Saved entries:
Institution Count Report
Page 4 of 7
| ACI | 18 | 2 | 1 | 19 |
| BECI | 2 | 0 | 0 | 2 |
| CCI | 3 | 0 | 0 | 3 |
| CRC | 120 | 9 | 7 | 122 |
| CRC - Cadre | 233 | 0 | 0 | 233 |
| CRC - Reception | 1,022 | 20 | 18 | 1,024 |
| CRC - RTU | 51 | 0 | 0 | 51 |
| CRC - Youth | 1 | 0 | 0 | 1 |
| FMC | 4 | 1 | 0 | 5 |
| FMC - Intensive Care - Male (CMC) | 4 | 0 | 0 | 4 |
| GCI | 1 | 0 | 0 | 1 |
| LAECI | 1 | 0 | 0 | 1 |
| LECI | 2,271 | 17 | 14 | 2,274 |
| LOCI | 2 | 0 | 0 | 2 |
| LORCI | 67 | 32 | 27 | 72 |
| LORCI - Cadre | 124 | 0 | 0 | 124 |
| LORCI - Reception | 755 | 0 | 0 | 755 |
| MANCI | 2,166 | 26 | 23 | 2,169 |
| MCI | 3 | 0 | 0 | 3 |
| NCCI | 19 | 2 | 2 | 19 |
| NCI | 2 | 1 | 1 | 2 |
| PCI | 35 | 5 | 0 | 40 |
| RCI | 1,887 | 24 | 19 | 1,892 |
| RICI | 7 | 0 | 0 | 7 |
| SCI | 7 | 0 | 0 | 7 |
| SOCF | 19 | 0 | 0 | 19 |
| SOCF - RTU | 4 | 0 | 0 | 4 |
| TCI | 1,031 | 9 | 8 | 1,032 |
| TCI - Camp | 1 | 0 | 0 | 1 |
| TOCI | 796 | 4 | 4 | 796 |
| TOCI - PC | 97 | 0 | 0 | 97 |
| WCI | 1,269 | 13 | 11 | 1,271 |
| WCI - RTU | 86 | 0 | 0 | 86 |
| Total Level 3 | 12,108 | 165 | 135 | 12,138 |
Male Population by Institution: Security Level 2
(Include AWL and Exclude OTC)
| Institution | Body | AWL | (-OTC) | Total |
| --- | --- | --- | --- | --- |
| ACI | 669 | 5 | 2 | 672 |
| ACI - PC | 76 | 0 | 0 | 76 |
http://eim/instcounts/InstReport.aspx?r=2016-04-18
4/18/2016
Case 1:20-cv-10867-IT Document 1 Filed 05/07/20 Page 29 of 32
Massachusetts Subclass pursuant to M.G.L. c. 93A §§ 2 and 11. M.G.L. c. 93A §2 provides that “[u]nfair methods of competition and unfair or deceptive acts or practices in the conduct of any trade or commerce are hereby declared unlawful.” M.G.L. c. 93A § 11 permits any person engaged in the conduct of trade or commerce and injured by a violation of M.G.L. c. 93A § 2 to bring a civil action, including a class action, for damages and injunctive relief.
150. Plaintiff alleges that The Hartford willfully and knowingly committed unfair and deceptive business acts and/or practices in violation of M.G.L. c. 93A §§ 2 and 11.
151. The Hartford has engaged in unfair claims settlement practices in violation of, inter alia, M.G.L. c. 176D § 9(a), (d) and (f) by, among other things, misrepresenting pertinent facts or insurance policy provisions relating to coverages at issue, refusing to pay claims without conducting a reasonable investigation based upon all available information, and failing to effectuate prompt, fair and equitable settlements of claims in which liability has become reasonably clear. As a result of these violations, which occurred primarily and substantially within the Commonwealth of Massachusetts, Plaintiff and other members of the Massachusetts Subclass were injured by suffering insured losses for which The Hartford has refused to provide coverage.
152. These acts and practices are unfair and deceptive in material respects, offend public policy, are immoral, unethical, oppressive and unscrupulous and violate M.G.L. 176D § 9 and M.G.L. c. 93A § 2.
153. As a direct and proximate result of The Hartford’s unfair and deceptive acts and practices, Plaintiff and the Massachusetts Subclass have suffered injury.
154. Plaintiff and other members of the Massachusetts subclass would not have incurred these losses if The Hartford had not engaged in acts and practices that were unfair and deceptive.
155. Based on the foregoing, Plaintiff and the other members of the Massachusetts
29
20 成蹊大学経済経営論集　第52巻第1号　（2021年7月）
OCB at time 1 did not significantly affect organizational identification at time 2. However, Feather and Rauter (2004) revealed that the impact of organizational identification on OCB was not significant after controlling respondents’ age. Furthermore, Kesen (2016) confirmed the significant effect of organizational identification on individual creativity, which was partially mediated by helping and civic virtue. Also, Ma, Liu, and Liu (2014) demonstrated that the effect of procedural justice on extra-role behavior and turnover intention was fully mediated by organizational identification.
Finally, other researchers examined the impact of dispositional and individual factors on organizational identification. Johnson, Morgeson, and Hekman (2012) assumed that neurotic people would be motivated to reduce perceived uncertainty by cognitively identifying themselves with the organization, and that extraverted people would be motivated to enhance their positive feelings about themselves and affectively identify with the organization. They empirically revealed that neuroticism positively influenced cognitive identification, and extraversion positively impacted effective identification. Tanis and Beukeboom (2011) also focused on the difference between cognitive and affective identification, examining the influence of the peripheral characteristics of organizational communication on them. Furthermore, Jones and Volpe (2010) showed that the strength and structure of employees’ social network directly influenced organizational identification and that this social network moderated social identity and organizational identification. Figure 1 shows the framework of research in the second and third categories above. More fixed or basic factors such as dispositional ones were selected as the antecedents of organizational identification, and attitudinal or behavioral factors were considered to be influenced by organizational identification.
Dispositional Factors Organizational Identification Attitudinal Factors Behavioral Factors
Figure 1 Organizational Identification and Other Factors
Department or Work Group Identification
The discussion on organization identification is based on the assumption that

Required action: A faithful copy of every record is required; output it in full.

Problem solution:
Institution Count Report
Page 4 of 7
| ACI | 18 | 2 | 1 | 19 |
| BECI | 2 | 0 | 0 | 2 |
| CCI | 3 | 0 | 0 | 3 |
| CRC | 120 | 9 | 7 | 122 |
| CRC - Cadre | 233 | 0 | 0 | 233 |
| CRC - Reception | 1,022 | 20 | 18 | 1,024 |
| CRC - RTU | 51 | 0 | 0 | 51 |
| CRC - Youth | 1 | 0 | 0 | 1 |
| FMC | 4 | 1 | 0 | 5 |
| FMC - Intensive Care - Male (CMC) | 4 | 0 | 0 | 4 |
| GCI | 1 | 0 | 0 | 1 |
| LAECI | 1 | 0 | 0 | 1 |
| LECI | 2,271 | 17 | 14 | 2,274 |
| LOCI | 2 | 0 | 0 | 2 |
| LORCI | 67 | 32 | 27 | 72 |
| LORCI - Cadre | 124 | 0 | 0 | 124 |
| LORCI - Reception | 755 | 0 | 0 | 755 |
| MANCI | 2,166 | 26 | 23 | 2,169 |
| MCI | 3 | 0 | 0 | 3 |
| NCCI | 19 | 2 | 2 | 19 |
| NCI | 2 | 1 | 1 | 2 |
| PCI | 35 | 5 | 0 | 40 |
| RCI | 1,887 | 24 | 19 | 1,892 |
| RICI | 7 | 0 | 0 | 7 |
| SCI | 7 | 0 | 0 | 7 |
| SOCF | 19 | 0 | 0 | 19 |
| SOCF - RTU | 4 | 0 | 0 | 4 |
| TCI | 1,031 | 9 | 8 | 1,032 |
| TCI - Camp | 1 | 0 | 0 | 1 |
| TOCI | 796 | 4 | 4 | 796 |
| TOCI - PC | 97 | 0 | 0 | 97 |
| WCI | 1,269 | 13 | 11 | 1,271 |
| WCI - RTU | 86 | 0 | 0 | 86 |
| Total Level 3 | 12,108 | 165 | 135 | 12,138 |
Male Population by Institution: Security Level 2
(Include AWL and Exclude OTC)
| Institution | Body | AWL | (-OTC) | Total |
| --- | --- | --- | --- | --- |
| ACI | 669 | 5 | 2 | 672 |
| ACI - PC | 76 | 0 | 0 | 76 |
http://eim/instcounts/InstReport.aspx?r=2016-04-18
4/18/2016
Case 1:20-cv-10867-IT Document 1 Filed 05/07/20 Page 29 of 32
Massachusetts Subclass pursuant to M.G.L. c. 93A §§ 2 and 11. M.G.L. c. 93A §2 provides that “[u]nfair methods of competition and unfair or deceptive acts or practices in the conduct of any trade or commerce are hereby declared unlawful.” M.G.L. c. 93A § 11 permits any person engaged in the conduct of trade or commerce and injured by a violation of M.G.L. c. 93A § 2 to bring a civil action, including a class action, for damages and injunctive relief.
150. Plaintiff alleges that The Hartford willfully and knowingly committed unfair and deceptive business acts and/or practices in violation of M.G.L. c. 93A §§ 2 and 11.
151. The Hartford has engaged in unfair claims settlement practices in violation of, inter alia, M.G.L. c. 176D § 9(a), (d) and (f) by, among other things, misrepresenting pertinent facts or insurance policy provisions relating to coverages at issue, refusing to pay claims without conducting a reasonable investigation based upon all available information, and failing to effectuate prompt, fair and equitable settlements of claims in which liability has become reasonably clear. As a result of these violations, which occurred primarily and substantially within the Commonwealth of Massachusetts, Plaintiff and other members of the Massachusetts Subclass were injured by suffering insured losses for which The Hartford has refused to provide coverage.
152. These acts and practices are unfair and deceptive in material respects, offend public policy, are immoral, unethical, oppressive and unscrupulous and violate M.G.L. 176D § 9 and M.G.L. c. 93A § 2.
153. As a direct and proximate result of The Hartford’s unfair and deceptive acts and practices, Plaintiff and the Massachusetts Subclass have suffered injury.
154. Plaintiff and other members of the Massachusetts subclass would not have incurred these losses if The Hartford had not engaged in acts and practices that were unfair and deceptive.
155. Based on the foregoing, Plaintiff and the other members of the Massachusetts
29
20 成蹊大学経済経営論集　第52巻第1号　（2021年7月）
OCB at time 1 did not significantly affect organizational identification at time 2. However, Feather and Rauter (2004) revealed that the impact of organizational identification on OCB was not significant after controlling respondents’ age. Furthermore, Kesen (2016) confirmed the significant effect of organizational identification on individual creativity, which was partially mediated by helping and civic virtue. Also, Ma, Liu, and Liu (2014) demonstrated that the effect of procedural justice on extra-role behavior and turnover intention was fully mediated by organizational identification.
Finally, other researchers examined the impact of dispositional and individual factors on organizational identification. Johnson, Morgeson, and Hekman (2012) assumed that neurotic people would be motivated to reduce perceived uncertainty by cognitively identifying themselves with the organization, and that extraverted people would be motivated to enhance their positive feelings about themselves and affectively identify with the organization. They empirically revealed that neuroticism positively influenced cognitive identification, and extraversion positively impacted effective identification. Tanis and Beukeboom (2011) also focused on the difference between cognitive and affective identification, examining the influence of the peripheral characteristics of organizational communication on them. Furthermore, Jones and Volpe (2010) showed that the strength and structure of employees’ social network directly influenced organizational identification and that this social network moderated social identity and organizational identification. Figure 1 shows the framework of research in the second and third categories above. More fixed or basic factors such as dispositional ones were selected as the antecedents of organizational identification, and attitudinal or behavioral factors were considered to be influenced by organizational identification.
Dispositional Factors Organizational Identification Attitudinal Factors Behavioral Factors
Figure 1 Organizational Identification and Other Factors
Department or Work Group Identification
The discussion on organization identification is based on the assumption that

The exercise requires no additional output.